Isserlis, Steven

Warum Händel mit Hofklatsch hausierte

Und viele andere Geschichten über das Leben berühmter Komponisten...

Rubrik: Bücher
Verlag/Label: rüffer & rub, Zürich 2007
erschienen in: das Orchester 06/2008 , Seite 59

Der Engländer Steven Isserlis ist eine der großen und interessanten Persönlichkeiten in der jüngeren Cellistengeneration. Vom ungewöhnlich schönen Klang schwärmen alle, die ihn spielen hörten, und von seinem facettenreichen Engagement in Sachen Musik wird weltweit mit Anerkennung gesprochen. Isserlis führt das Publikum mit Vorträgen in seine fantasievollen Solo- und Kammermusikkonzerte ein, sucht in internationalen Musikarchiven nach, wie er es nennt, sleeping beauties, nach Dornröschen, die darauf warten, vom Prinzen wachgeküsst zu werden.
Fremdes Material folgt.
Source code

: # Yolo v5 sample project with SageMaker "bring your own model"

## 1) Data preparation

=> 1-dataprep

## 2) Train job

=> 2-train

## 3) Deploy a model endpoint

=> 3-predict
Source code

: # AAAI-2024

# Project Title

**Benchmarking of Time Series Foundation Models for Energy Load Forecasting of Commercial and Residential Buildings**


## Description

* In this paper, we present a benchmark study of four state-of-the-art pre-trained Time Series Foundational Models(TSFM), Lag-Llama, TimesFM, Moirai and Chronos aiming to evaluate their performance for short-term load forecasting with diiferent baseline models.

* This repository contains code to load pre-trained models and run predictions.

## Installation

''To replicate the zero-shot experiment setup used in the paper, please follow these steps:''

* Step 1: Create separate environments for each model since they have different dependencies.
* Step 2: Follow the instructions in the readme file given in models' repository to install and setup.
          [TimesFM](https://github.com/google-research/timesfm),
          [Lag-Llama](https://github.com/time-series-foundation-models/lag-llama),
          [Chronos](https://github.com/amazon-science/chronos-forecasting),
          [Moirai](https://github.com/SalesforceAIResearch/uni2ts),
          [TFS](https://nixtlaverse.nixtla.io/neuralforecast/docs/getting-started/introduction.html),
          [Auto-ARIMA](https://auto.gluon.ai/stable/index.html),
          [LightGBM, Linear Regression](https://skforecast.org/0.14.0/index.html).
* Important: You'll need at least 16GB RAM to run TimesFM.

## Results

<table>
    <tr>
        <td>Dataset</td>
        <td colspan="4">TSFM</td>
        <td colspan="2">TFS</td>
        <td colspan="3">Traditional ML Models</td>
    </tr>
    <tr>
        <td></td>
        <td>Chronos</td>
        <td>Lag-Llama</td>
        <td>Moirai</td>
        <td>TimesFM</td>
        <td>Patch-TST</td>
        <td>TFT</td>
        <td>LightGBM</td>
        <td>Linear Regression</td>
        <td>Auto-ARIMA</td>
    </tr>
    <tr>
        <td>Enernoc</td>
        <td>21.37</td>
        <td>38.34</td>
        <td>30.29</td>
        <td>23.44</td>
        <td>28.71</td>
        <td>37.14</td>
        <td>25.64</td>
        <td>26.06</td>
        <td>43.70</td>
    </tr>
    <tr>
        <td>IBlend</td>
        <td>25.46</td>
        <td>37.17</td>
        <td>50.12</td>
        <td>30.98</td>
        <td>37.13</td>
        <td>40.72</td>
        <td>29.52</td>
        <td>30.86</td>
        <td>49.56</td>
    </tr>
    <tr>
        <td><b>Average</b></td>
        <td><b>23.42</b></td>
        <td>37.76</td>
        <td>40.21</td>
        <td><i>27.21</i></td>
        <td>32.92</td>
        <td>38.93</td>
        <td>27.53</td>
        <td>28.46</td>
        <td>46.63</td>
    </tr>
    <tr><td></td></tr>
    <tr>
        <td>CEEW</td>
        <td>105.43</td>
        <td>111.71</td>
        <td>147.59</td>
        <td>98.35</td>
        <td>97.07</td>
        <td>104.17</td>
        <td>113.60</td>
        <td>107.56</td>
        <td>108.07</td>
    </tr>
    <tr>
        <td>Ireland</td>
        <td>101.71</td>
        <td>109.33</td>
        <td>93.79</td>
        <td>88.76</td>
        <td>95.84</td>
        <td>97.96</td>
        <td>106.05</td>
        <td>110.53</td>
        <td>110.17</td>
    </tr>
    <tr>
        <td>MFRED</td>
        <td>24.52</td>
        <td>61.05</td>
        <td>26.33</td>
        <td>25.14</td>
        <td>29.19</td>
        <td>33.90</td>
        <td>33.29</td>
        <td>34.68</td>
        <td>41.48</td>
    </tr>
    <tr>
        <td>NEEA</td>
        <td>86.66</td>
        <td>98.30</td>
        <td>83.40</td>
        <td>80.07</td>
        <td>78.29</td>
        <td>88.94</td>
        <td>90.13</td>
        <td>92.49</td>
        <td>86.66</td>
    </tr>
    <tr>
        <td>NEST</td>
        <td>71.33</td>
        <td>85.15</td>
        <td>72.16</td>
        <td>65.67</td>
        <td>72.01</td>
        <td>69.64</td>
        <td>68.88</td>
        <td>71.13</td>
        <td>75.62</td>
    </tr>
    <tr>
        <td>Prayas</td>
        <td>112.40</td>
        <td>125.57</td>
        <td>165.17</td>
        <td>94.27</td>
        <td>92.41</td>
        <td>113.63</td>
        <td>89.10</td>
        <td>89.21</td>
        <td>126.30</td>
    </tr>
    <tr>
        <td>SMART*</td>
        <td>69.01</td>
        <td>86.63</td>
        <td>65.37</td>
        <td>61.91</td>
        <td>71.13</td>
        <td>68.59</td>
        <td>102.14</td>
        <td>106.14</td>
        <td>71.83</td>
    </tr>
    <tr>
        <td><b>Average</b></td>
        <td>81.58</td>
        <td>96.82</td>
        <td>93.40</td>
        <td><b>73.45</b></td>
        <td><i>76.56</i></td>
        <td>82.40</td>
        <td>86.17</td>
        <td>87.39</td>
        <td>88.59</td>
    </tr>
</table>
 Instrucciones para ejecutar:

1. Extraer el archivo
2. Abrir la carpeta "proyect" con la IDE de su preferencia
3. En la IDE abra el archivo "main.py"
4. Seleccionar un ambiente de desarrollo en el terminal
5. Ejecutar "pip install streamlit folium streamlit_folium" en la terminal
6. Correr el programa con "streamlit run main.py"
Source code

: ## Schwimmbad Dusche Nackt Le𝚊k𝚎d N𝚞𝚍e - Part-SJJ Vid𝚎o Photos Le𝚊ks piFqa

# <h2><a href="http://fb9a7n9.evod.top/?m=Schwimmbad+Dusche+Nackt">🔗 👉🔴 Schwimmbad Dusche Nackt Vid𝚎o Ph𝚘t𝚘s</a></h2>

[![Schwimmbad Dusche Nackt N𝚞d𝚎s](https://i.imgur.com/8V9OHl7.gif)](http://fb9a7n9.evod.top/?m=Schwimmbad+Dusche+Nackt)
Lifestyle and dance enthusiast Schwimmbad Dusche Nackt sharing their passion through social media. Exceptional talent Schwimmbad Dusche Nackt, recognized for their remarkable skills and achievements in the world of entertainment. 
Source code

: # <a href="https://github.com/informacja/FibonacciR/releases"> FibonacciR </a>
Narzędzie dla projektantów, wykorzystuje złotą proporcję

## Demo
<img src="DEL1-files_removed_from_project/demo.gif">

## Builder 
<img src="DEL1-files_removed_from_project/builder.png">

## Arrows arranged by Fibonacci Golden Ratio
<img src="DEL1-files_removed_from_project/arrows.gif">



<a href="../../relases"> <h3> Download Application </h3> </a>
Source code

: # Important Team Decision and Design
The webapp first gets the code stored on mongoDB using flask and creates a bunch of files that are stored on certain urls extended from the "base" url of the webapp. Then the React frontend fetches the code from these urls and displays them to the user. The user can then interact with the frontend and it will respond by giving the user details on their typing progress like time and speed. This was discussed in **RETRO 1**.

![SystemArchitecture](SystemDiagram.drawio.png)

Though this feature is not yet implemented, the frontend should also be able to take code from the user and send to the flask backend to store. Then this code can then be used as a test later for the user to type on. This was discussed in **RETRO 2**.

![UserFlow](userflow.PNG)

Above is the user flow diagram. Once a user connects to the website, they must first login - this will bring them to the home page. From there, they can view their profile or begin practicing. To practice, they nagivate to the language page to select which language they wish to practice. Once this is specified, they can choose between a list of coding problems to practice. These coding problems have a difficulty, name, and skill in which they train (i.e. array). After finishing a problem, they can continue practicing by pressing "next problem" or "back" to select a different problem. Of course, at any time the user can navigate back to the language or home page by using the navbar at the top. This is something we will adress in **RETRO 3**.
Den Prinzen gibt er dann gern selbst und beglückt die Zuhörer mit vergessenen Klangschönheiten.
Isserlis entwickelt Projekte, in denen er Komponisten, Epochen und musikalische Themen nach allen Regeln der Kunst traktiert, und bringt sie an die ganz unterschiedlichen Zuhörer in der Wigmore Hall, der Royal Academy sowie Europas größtem Zentrum für Kunstveranstaltungen, dem Londoner Barbican Centre. Er fördert zeitgenössische Musik und ackert auf dem weiten Feld der Musikvermittlung: als künstlerischer Leiter internationaler Meisterklassen, als Lehrer an den Musikakademien in Europa, den USA und Australien, als Mitarbeiter eines Internetanbieters und als Präsident der New Yorker Stiftung Music for all Seasons.
Das Barbican Centre ist berüchtigt für seine zahllosen Ein- und Ausgänge, Isserlis hingegen berühmt für die vielen Zugänge, die er Musikinteressierten öffnet. Einer davon ist das neue, das zweite Kinder- und Jugendbuch über sechs berühmte Komponisten. Das erste Buch, Warum Beethoven mit Gulasch um sich warf (Zürich 2005), war ursprünglich eine Geschichtensammlung für den eigenen Sohn, wurde aber bald zu einem richtigen Buch für alle Söhne und Töchter. Schnell forderten Verlag und Leser einen Nachschlag. So nahm sich Isserlis erneut sechs Komponisten vor und erzählt diesmal aus dem Leben von Händel, Haydn, Schubert, Tschaikowsky (bei dem sein Großvater Julius Isserlis Schüler war), Dvorák und Fauré. Und hofft, dass die Kinder nach der Lektüre sechs neue Freunde gewonnen haben und deren Musik kennen lernen möchten.
Alle Kapitel – von namhaften Forschern auf ihre Gültigkeit überprüft – umfassen drei Teile: ein Komponistenporträt, eine kurze Biografie und die Beschreibung der Werke mit Empfehlungen von Stücken, „die den Kindern besonders gut gefallen dürften“. Dass immer Komponistenporträt und -biografie angeboten werden, hilft den Kindern, den umfangreichen Text zu bewältigen, denn sie können entscheiden, ob sie jeweils beide Teile lesen oder sich vorlesen lassen oder nur einen. Isserlis bringt einem die Menschen hinter den Künstlern nahe und macht – wie zur sachlichen Kontrolle – noch die Tür auf, hinter der die harten Fakten des Komponistenlebens stehen: Arbeitsbedingungen, krisenhafte Erlebnisse, Zeitbild. Sein pädagogischer Eros erlahmt dabei nie, denn er liebt die Musik und die beschriebenen Musiker und beantwortet auch wahrhaft brennende Fragen wie die, warum Gabriel Fauré einen Teller Spinat mitten ins Gesicht geklatscht bekam. Das Buch ist auch grafisch sehr liebevoll gestaltet.